= YOUR INSTRUCTIONS =
Set down exactly the lines from the one containing "middle tip: (101, 130)" through the last line of the records below, both included, and nothing else.

Structured pose outputs

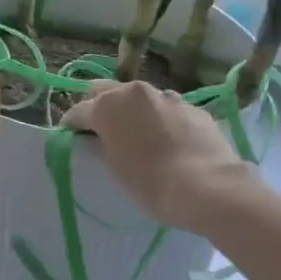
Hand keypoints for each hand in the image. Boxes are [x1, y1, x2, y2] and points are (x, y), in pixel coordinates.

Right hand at [62, 82, 260, 233]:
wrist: (209, 188)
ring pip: (141, 98)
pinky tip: (170, 142)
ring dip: (134, 111)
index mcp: (108, 105)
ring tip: (140, 136)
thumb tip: (101, 137)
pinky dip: (162, 120)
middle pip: (106, 91)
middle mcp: (136, 92)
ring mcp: (168, 97)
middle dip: (99, 106)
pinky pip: (168, 110)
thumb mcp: (114, 167)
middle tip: (101, 130)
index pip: (78, 111)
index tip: (70, 139)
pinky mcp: (194, 108)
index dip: (71, 126)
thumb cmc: (151, 182)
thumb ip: (103, 144)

= EXERCISE SOLUTION =
middle tip: (101, 130)
index pip: (78, 111)
index tip: (70, 139)
pinky mcp: (194, 108)
index dip: (71, 126)
thumb cmc: (151, 182)
thumb ip: (103, 144)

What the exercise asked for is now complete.